Director Briar March focuses her narrative mainly around three of the activists she was able to interview: Karmen Thomas, at whose kitchen table the initial march to Greenham was conceived, when the idea of bringing American missiles there was first announced, Chris Drake, who participated in several of the more attention grabbing protests, and Rebecca Johnson, who was one of the more public faces of the movement.

I was 10 when the Soviet Union collapsed, and so I was never really aware of the potential nuclear threat growing up, nor was I aware of Greenham, except through the lens of history. Mothers of the Revolution tells some well known stories; the joining hands to surround the base, the continual protests outside each of the gates, the periodic forcible evictions of the camp. These are all well told both by the interviews and the substantial and well-chosen archive footage (mixed in with a little, fairly authentic looking reconstruction), but inevitably it is the stories that at least I hadn’t heard before that are the most fascinating material here.

Mothers of the RevolutionDocumentaries often try to take a wide view of a subject, and while that’s great for giving context, it can mean that you long for more on a certain aspect. There is a whole film here to be made on the contact and collaboration between some of the Greenham women and the Group For Trust, a Soviet group (in this case of men and women) wanting to establish contact and trust between Russians and Western citizens with the goal of peace and disarmament. This part of the film, often plays like a political thriller, with stories of the Greenham women’s trips to Russia to meet with one of the women from the group, eventually taking her with them to a meeting with the Soviet government. Sometimes the cutting between this story and the other events at Greenham and beyond makes the structure feel a bit messy, shifting narrative gears suddenly, and leaving the timeline not entirely clear.

On the whole, this is a celebration of Greenham, its spirit and its effect, all things worth celebrating. It does, however, glancingly address some of the more difficult aspects.
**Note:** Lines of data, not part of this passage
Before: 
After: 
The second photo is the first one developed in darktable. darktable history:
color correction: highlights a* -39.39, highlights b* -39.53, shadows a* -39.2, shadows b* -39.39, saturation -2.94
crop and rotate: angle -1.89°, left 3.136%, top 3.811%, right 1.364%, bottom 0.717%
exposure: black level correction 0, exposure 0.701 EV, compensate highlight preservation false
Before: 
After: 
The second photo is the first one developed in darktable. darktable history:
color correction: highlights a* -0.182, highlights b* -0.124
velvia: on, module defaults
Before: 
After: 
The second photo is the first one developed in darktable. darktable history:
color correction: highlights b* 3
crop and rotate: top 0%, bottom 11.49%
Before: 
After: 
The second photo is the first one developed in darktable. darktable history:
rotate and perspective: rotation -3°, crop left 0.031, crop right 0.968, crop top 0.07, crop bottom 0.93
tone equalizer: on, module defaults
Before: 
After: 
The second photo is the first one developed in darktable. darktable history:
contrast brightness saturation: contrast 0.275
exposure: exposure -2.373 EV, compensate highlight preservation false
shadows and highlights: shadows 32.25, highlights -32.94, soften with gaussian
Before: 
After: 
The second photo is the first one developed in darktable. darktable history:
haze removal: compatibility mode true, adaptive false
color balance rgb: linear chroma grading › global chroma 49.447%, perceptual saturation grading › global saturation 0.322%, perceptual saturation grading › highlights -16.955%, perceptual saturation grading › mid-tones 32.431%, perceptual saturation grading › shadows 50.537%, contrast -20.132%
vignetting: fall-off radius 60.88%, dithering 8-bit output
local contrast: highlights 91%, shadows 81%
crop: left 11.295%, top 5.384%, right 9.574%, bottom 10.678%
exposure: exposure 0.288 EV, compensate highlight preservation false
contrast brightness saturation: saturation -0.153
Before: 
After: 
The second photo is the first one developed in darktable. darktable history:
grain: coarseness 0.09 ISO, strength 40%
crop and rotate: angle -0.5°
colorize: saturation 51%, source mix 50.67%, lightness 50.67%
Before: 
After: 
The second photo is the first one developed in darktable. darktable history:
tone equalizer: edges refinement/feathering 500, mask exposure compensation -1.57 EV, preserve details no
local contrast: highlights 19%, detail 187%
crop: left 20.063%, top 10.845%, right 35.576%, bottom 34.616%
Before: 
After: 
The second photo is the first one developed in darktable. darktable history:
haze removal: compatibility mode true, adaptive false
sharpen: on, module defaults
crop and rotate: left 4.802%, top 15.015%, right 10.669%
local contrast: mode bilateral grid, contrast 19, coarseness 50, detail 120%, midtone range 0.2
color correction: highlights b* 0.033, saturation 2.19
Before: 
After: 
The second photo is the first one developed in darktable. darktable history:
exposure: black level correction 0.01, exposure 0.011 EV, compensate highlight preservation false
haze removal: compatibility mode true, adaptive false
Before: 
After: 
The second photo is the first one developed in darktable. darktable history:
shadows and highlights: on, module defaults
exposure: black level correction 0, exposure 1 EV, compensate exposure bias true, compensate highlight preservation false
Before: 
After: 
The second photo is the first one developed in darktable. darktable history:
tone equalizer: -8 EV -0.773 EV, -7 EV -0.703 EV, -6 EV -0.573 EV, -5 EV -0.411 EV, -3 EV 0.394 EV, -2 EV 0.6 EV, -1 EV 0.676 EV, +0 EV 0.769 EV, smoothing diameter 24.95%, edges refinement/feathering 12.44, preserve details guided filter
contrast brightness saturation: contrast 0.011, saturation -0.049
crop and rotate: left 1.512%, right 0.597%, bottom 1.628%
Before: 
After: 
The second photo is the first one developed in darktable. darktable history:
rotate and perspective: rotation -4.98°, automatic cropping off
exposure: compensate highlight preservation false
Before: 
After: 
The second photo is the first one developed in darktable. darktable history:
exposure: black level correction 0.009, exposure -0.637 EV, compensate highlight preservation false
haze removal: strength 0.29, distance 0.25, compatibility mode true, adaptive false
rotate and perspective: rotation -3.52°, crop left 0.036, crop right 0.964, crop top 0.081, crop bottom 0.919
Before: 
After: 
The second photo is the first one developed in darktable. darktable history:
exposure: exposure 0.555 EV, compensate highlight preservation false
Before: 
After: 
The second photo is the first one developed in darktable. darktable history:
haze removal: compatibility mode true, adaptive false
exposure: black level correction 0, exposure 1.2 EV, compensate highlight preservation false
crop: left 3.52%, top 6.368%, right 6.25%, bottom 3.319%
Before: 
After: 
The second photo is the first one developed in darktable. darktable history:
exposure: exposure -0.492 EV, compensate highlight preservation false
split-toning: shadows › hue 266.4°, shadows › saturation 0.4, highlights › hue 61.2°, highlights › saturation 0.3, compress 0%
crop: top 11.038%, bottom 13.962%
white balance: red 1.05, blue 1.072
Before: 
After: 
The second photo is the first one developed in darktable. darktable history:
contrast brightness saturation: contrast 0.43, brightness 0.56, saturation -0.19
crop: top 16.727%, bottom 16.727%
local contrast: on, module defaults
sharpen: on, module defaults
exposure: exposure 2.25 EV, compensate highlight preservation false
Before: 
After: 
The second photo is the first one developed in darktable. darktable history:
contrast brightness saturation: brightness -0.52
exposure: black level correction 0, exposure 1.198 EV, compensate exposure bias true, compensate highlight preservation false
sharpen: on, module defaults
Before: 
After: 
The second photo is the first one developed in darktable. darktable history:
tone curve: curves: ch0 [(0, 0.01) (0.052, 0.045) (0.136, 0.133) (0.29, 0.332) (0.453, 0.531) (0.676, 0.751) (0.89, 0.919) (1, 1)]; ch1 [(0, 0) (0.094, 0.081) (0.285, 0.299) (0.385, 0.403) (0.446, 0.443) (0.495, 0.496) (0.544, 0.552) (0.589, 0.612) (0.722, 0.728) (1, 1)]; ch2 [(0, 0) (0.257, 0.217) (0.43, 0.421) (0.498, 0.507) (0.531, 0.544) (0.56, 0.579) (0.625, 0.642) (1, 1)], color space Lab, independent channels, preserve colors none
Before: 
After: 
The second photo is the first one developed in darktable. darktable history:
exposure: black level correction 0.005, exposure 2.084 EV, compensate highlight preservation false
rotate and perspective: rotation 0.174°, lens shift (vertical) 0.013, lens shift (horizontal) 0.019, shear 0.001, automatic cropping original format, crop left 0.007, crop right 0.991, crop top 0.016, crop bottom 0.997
We see some of the protests against the camp, some brutal moments in footage of the evictions, and there is a recreation of an incident in which Chris was assaulted by soldiers who poured hot coffee on her (she took the to court and won). At one point, in some ways the film’s darkest, Chris talks about her regret about having to sign over custody of her children to her ex-husband, because there was the possibility of a two year prison sentence hanging over her. It’s a sequence that makes you wonder about the wider impact of Greenham on Chris, and by extension on those of the other women, some of whom lived there for years.

As the film wraps up, March brings things full circle. The final sequence tries to draw parallels between Greenham and current resistance movements. Fair as those comparisons are, the sequence is clunky, coming only in the last two minutes of the film. Perhaps the note to leave on is the fact the women DID change things, and that it was acknowledged from the very top that their influence was key to at least one side signing up to the INF treaty in 1987; a remarkable achievement for a group that began at a kitchen table in South Wales.